ARGUS
Concolic execution engine for EVM bytecode analysis
ARGUS is a concolic execution engine for EVM bytecode that combines concrete execution traces with symbolic reasoning to systematically explore contract state space and find reachability bugs.
Overview
ARGUS is a concolic execution engine for EVM bytecode. It runs concrete transactions, records the path conditions that made those executions possible, and then asks a solver for nearby inputs that drive execution into unexplored branches.

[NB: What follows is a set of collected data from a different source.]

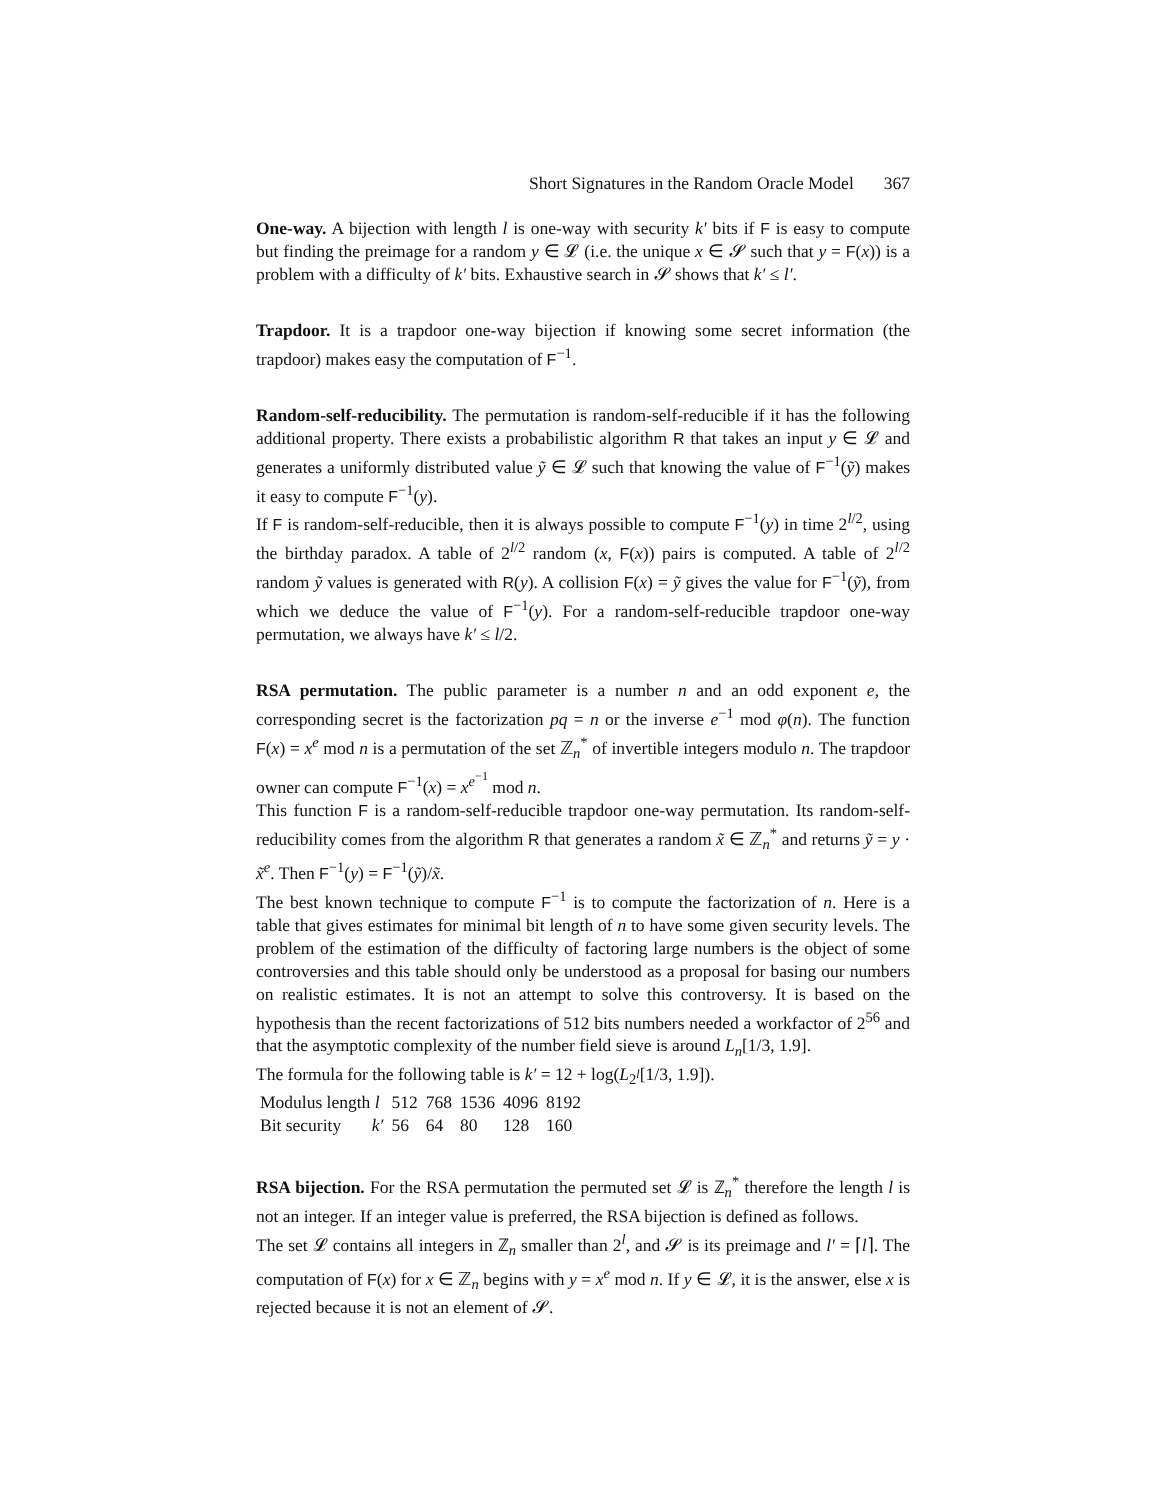Short Signatures in the Random Oracle Model 367
One-way. A bijection with length l is one-way with security k′ bits if F is easy to compute but finding the preimage for a random y ∈ 𝓛 (i.e. the unique x ∈ 𝓢 such that y = F(x)) is a problem with a difficulty of k′ bits. Exhaustive search in 𝓢 shows that k′ ≤ l′.
Trapdoor. It is a trapdoor one-way bijection if knowing some secret information (the trapdoor) makes easy the computation of F<sup>−1</sup>.
Random-self-reducibility. The permutation is random-self-reducible if it has the following additional property. There exists a probabilistic algorithm R that takes an input y ∈ 𝓛 and generates a uniformly distributed value ỹ ∈ 𝓛 such that knowing the value of F<sup>−1</sup>(ỹ) makes it easy to compute F<sup>−1</sup>(y).
If F is random-self-reducible, then it is always possible to compute F<sup>−1</sup>(y) in time 2<sup>l/2</sup>, using the birthday paradox. A table of 2<sup>l/2</sup> random (x, F(x)) pairs is computed. A table of 2<sup>l/2</sup> random ỹ values is generated with R(y). A collision F(x) = ỹ gives the value for F<sup>−1</sup>(ỹ), from which we deduce the value of F<sup>−1</sup>(y). For a random-self-reducible trapdoor one-way permutation, we always have k′ ≤ l/2.
RSA permutation. The public parameter is a number n and an odd exponent e, the corresponding secret is the factorization pq = n or the inverse e<sup>−1</sup> mod φ(n). The function F(x) = x<sup>e</sup> mod n is a permutation of the set ℤ<sub>n</sub><sup>*</sup> of invertible integers modulo n. The trapdoor owner can compute F<sup>−1</sup>(x) = x<sup>e<sup>−1</sup></sup> mod n.
This function F is a random-self-reducible trapdoor one-way permutation. Its random-self-reducibility comes from the algorithm R that generates a random x̃ ∈ ℤ<sub>n</sub><sup>*</sup> and returns ỹ = y · x̃<sup>e</sup>. Then F<sup>−1</sup>(y) = F<sup>−1</sup>(ỹ)/x̃.
The best known technique to compute F<sup>−1</sup> is to compute the factorization of n. Here is a table that gives estimates for minimal bit length of n to have some given security levels. The problem of the estimation of the difficulty of factoring large numbers is the object of some controversies and this table should only be understood as a proposal for basing our numbers on realistic estimates. It is not an attempt to solve this controversy. It is based on the hypothesis than the recent factorizations of 512 bits numbers needed a workfactor of 2<sup>56</sup> and that the asymptotic complexity of the number field sieve is around L<sub>n</sub>[1/3, 1.9].
The formula for the following table is k′ = 12 + log(L<sub>2<sup>l</sup></sub>[1/3, 1.9]).
| Modulus length l | 512 | 768 | 1536 | 4096 | 8192 |
| Bit security k′ | 56 | 64 | 80 | 128 | 160 |
RSA bijection. For the RSA permutation the permuted set 𝓛 is ℤ<sub>n</sub><sup>*</sup> therefore the length l is not an integer. If an integer value is preferred, the RSA bijection is defined as follows.
The set 𝓛 contains all integers in ℤ<sub>n</sub> smaller than 2<sup>l</sup>, and 𝓢 is its preimage and l′ = ⌈l⌉. The computation of F(x) for x ∈ ℤ<sub>n</sub> begins with y = x<sup>e</sup> mod n. If y ∈ 𝓛, it is the answer, else x is rejected because it is not an element of 𝓢.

The project is built for security review work where source code is incomplete, compiler settings are unknown, or the interesting behavior only appears after a specific sequence of state transitions. Instead of treating the EVM as a source language problem, ARGUS works directly at bytecode level and keeps storage, memory, calldata, logs, and call frames in the execution model.
Execution Model
ARGUS executes one path concretely while carrying symbolic expressions beside values that came from calldata, caller-controlled storage, timestamps, balances, and return data. At each conditional jump, it records the branch predicate and the concrete decision that was taken.
calldata[4:36] = amount
require(amount <= balance[msg.sender])
branch: amount <= balance[msg.sender] => trueThe next exploration step negates one predicate, keeps the earlier prefix fixed, and solves for a transaction that reaches the sibling branch.
The engine treats solver answers as candidates, not proofs. Every generated input is replayed concretely against the bytecode before it is accepted as a new path.
Architecture
ARGUS is split into four small subsystems:
- an EVM interpreter that preserves opcode-level traces;
- a symbolic value layer for stack, memory, calldata, and storage reads;
- a path scheduler that prioritizes unexplored branches and short call sequences;
- a solver adapter boundary so constraints can be inspected before dispatch.

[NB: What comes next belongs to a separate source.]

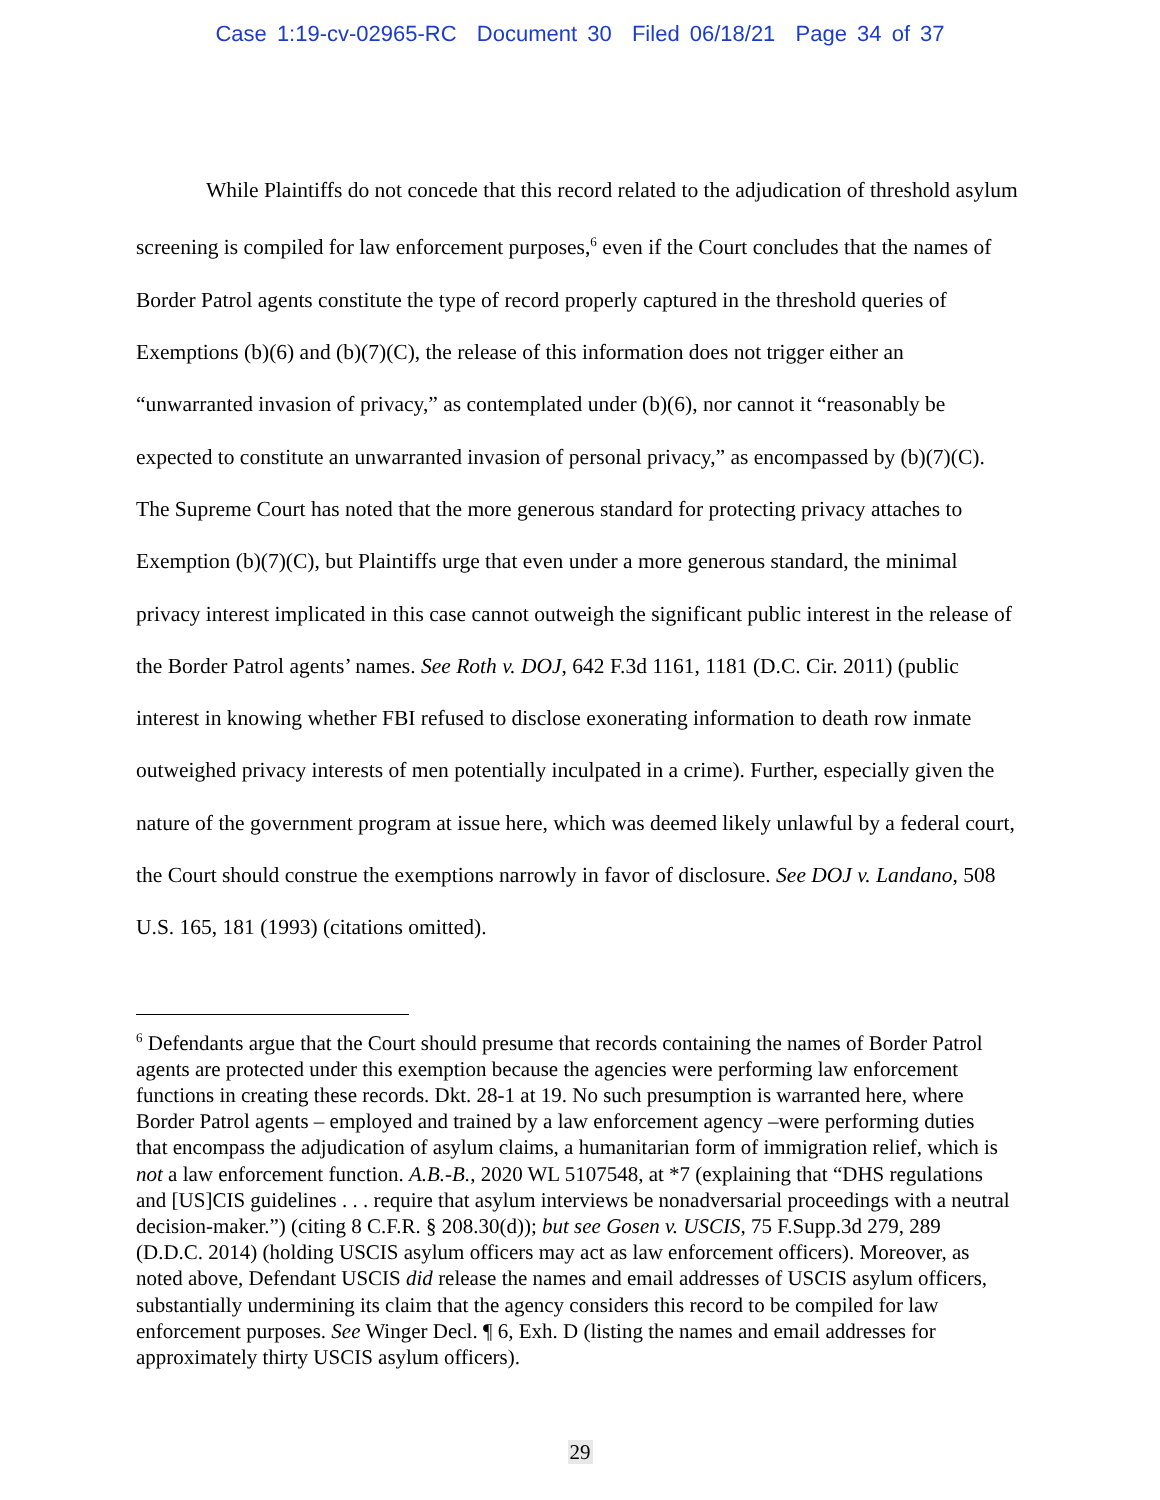Case 1:19-cv-02965-RC Document 30 Filed 06/18/21 Page 34 of 37
While Plaintiffs do not concede that this record related to the adjudication of threshold asylum screening is compiled for law enforcement purposes,<sup>6</sup> even if the Court concludes that the names of Border Patrol agents constitute the type of record properly captured in the threshold queries of Exemptions (b)(6) and (b)(7)(C), the release of this information does not trigger either an “unwarranted invasion of privacy,” as contemplated under (b)(6), nor cannot it “reasonably be expected to constitute an unwarranted invasion of personal privacy,” as encompassed by (b)(7)(C). The Supreme Court has noted that the more generous standard for protecting privacy attaches to Exemption (b)(7)(C), but Plaintiffs urge that even under a more generous standard, the minimal privacy interest implicated in this case cannot outweigh the significant public interest in the release of the Border Patrol agents’ names. See Roth v. DOJ, 642 F.3d 1161, 1181 (D.C. Cir. 2011) (public interest in knowing whether FBI refused to disclose exonerating information to death row inmate outweighed privacy interests of men potentially inculpated in a crime). Further, especially given the nature of the government program at issue here, which was deemed likely unlawful by a federal court, the Court should construe the exemptions narrowly in favor of disclosure. See DOJ v. Landano, 508 U.S. 165, 181 (1993) (citations omitted).
<sup>6</sup> Defendants argue that the Court should presume that records containing the names of Border Patrol agents are protected under this exemption because the agencies were performing law enforcement functions in creating these records. Dkt. 28-1 at 19. No such presumption is warranted here, where Border Patrol agents – employed and trained by a law enforcement agency –were performing duties that encompass the adjudication of asylum claims, a humanitarian form of immigration relief, which is not a law enforcement function. A.B.-B., 2020 WL 5107548, at *7 (explaining that “DHS regulations and [US]CIS guidelines . . . require that asylum interviews be nonadversarial proceedings with a neutral decision-maker.”) (citing 8 C.F.R. § 208.30(d)); but see Gosen v. USCIS, 75 F.Supp.3d 279, 289 (D.D.C. 2014) (holding USCIS asylum officers may act as law enforcement officers). Moreover, as noted above, Defendant USCIS did release the names and email addresses of USCIS asylum officers, substantially undermining its claim that the agency considers this record to be compiled for law enforcement purposes. See Winger Decl. ¶ 6, Exh. D (listing the names and email addresses for approximately thirty USCIS asylum officers).
29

| Subsystem | Responsibility | Failure mode it protects against |
|---|---|---|
| Interpreter | faithful bytecode execution | source/compiler mismatch |
| Symbolic values | branch and data dependencies | missed attacker-controlled input |
| Scheduler | path and sequence selection | shallow one-call coverage |
| Replay | concrete validation | solver artifacts and false positives |
State Exploration
Many contract bugs are sequence bugs: the vulnerable call is only reachable after initialization, deposits, accounting drift, oracle updates, or callback state. ARGUS treats a transaction sequence as part of the search state.
seed:
1. deposit(10 ether)
2. borrow(7 ether)
3. repay(1 wei)
candidate:
1. deposit(10 ether)
2. borrow(7 ether)
3. repay(0)
4. withdraw(10 ether)The scheduler favors short sequences first, then expands paths that introduce new storage dependencies or external-call edges. That keeps the search useful for audit workflows where a human wants a compact trace, not just a coverage number.
Finding Classes
ARGUS is designed to make reachability evidence easier to produce for issues such as:
- authorization checks that depend on mutable storage slots;
- accounting paths that diverge after rounding or fee logic;
- unchecked external-call return paths;
- panic or revert branches reachable with valid user input;
- state-machine transitions that skip required intermediate states.

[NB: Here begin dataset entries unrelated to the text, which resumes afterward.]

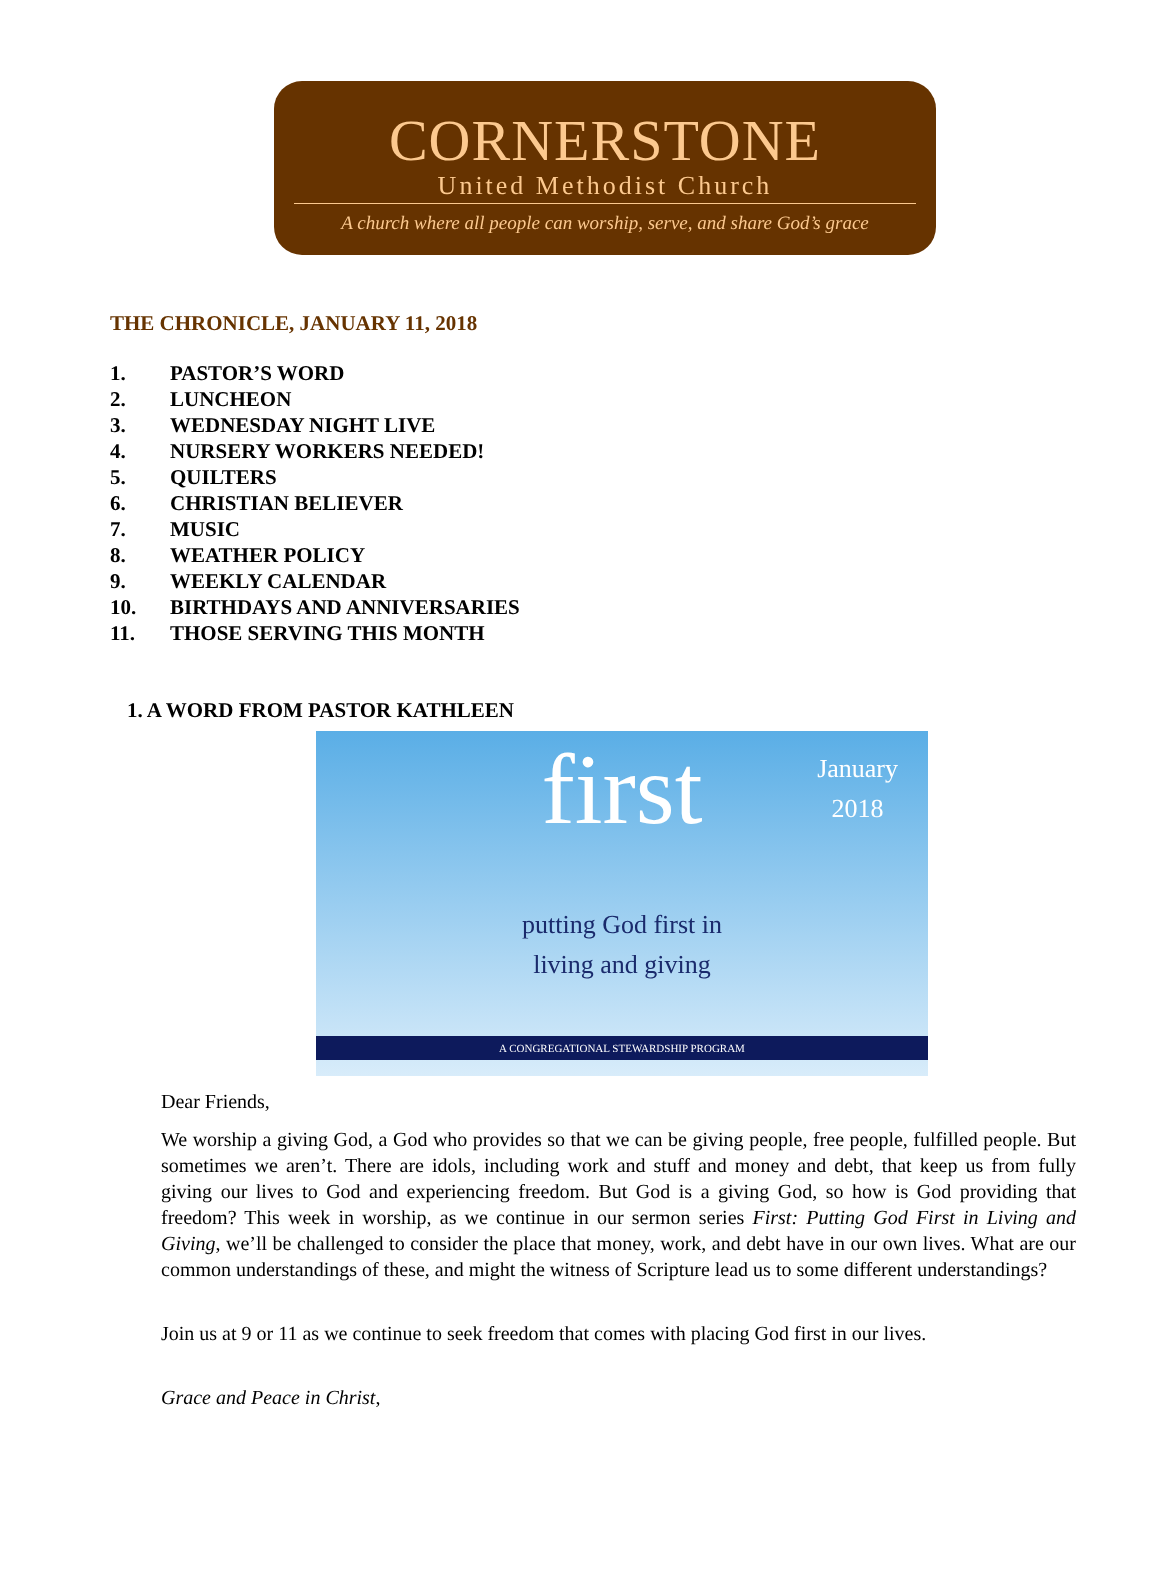CORNERSTONE
United Methodist Church
A church where all people can worship, serve, and share God’s grace
THE CHRONICLE, JANUARY 11, 2018
1. PASTOR’S WORD
2. LUNCHEON
3. WEDNESDAY NIGHT LIVE
4. NURSERY WORKERS NEEDED!
5. QUILTERS
6. CHRISTIAN BELIEVER
7. MUSIC
8. WEATHER POLICY
9. WEEKLY CALENDAR
10. BIRTHDAYS AND ANNIVERSARIES
11. THOSE SERVING THIS MONTH
1. A WORD FROM PASTOR KATHLEEN
first
January
2018
putting God first in
living and giving
A CONGREGATIONAL STEWARDSHIP PROGRAM
Dear Friends,
We worship a giving God, a God who provides so that we can be giving people, free people, fulfilled people. But sometimes we aren’t. There are idols, including work and stuff and money and debt, that keep us from fully giving our lives to God and experiencing freedom. But God is a giving God, so how is God providing that freedom? This week in worship, as we continue in our sermon series First: Putting God First in Living and Giving, we’ll be challenged to consider the place that money, work, and debt have in our own lives. What are our common understandings of these, and might the witness of Scripture lead us to some different understandings?
Join us at 9 or 11 as we continue to seek freedom that comes with placing God first in our lives.
Grace and Peace in Christ,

For each candidate, the engine stores the concrete calldata sequence, touched storage slots, branch predicates, emitted logs, and the final call trace. That artifact is meant to be pasted into a report or minimized into a Foundry test.
Current Status
ARGUS is active implementation work. The priority is correctness and audit ergonomics over breadth: a small opcode core with clear trace output is more valuable than a large analysis engine whose results are hard to reproduce.
Near-term work:
- model more precompiles and edge-case gas behavior;
- improve storage-shape recovery for mappings and packed structs;
- add minimization for generated transaction sequences;
- export replay fixtures as Foundry tests.